**WHAT YOU ARE ASKED TO DO:**
Go through the listing below and show each line that has the word "прочие".

**RECORDS PROVIDED:**
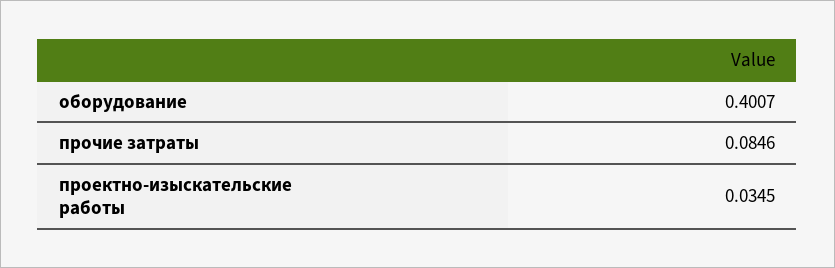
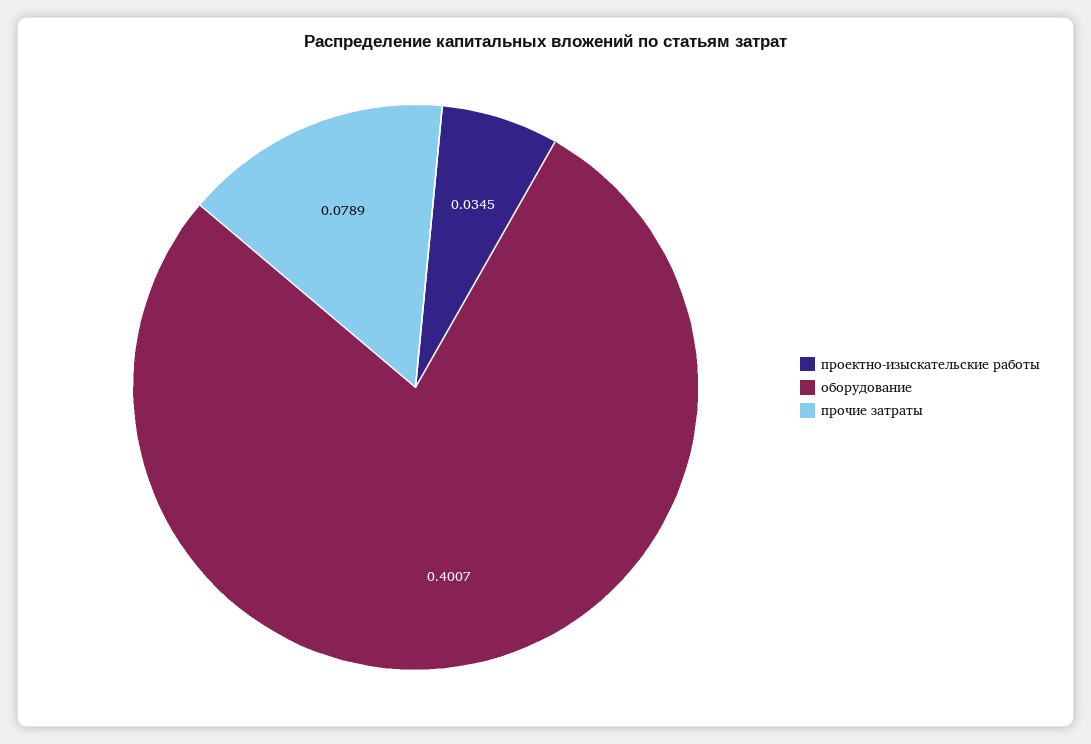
  {
    "оборудование": 0.4007,
-   "прочие затраты": 0.0846,
+   "прочие затраты": 0.0789,
    "проектно-изыскательские работы": 0.0345
  }

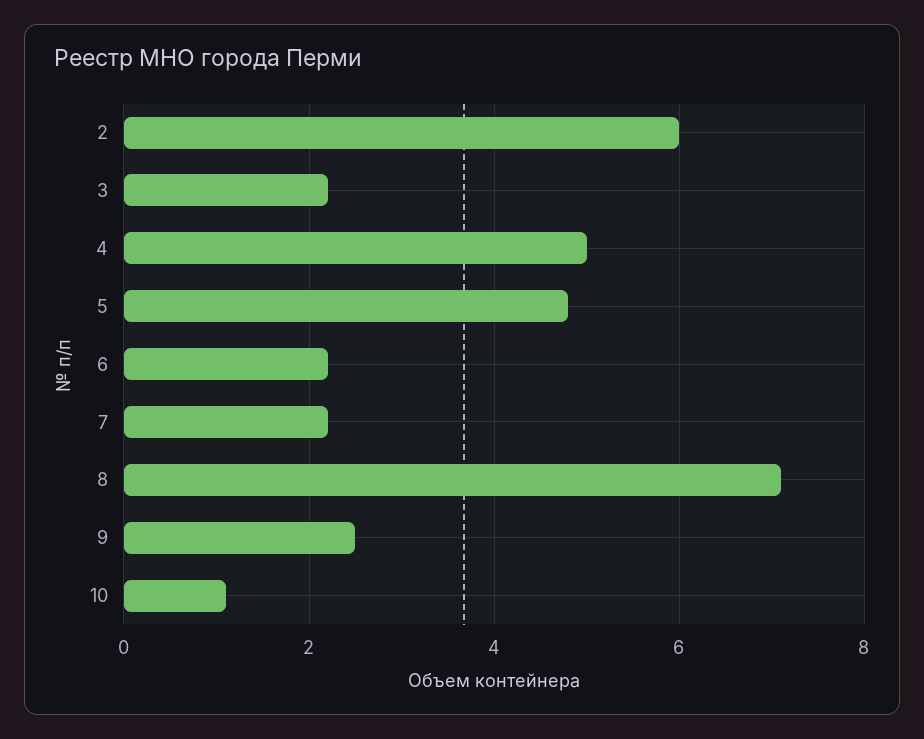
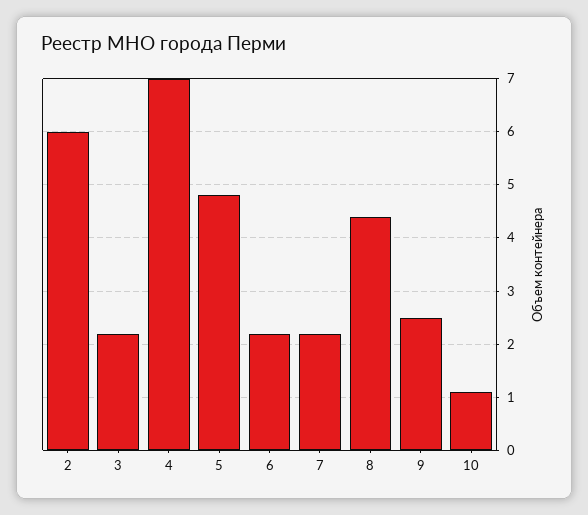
  {
    "2": 6,
    "3": 2,
-   "4": 5,
+   "4": 7,
    "5": 5,
    "6": 2,
    "7": 2,
-   "8": 7,
+   "8": 4.5,
    "9": 2.5,
    "10": 1
  }

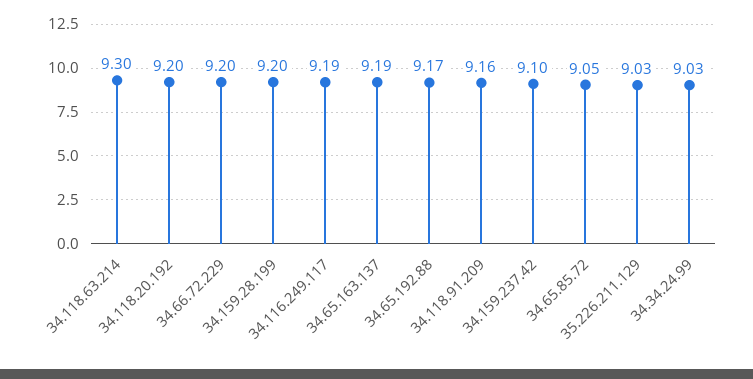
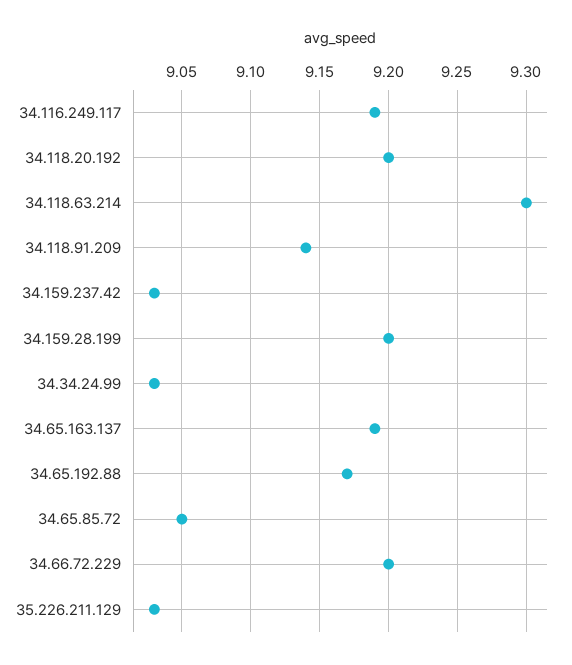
  {
    "34.118.63.214": 9.3,
    "34.118.20.192": 9.2,
    "34.66.72.229": 9.2,
    "34.159.28.199": 9.2,
    "34.116.249.117": 9.19,
    "34.65.163.137": 9.19,
    "34.65.192.88": 9.17,
-   "34.118.91.209": 9.16,
+   "34.118.91.209": 9.14,
-   "34.159.237.42": 9.1,
+   "34.159.237.42": 9.03,
    "34.65.85.72": 9.05,
    "35.226.211.129": 9.03,
    "34.34.24.99": 9.03
  }

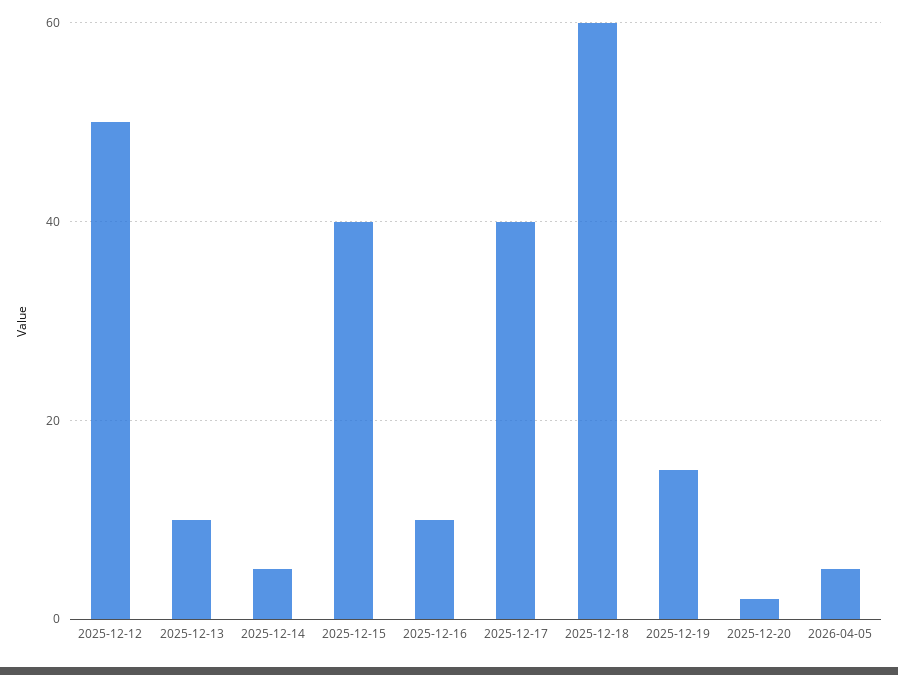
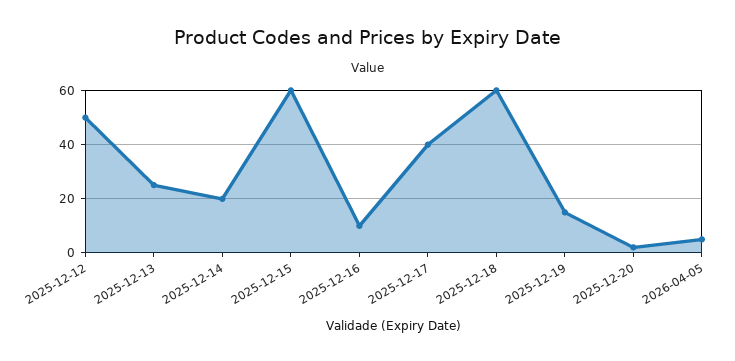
  {
    "2025-12-12": 50,
-   "2025-12-13": 10,
+   "2025-12-13": 25,
-   "2025-12-14": 5,
+   "2025-12-14": 20,
-   "2025-12-15": 40,
+   "2025-12-15": 60,
    "2025-12-16": 10,
    "2025-12-17": 40,
    "2025-12-18": 60,
    "2025-12-19": 15,
    "2025-12-20": 0,
    "2026-04-05": 5
  }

**SOLUTION TO THIS TASK:**
-   "прочие затраты": 0.0846,
+   "прочие затраты": 0.0789,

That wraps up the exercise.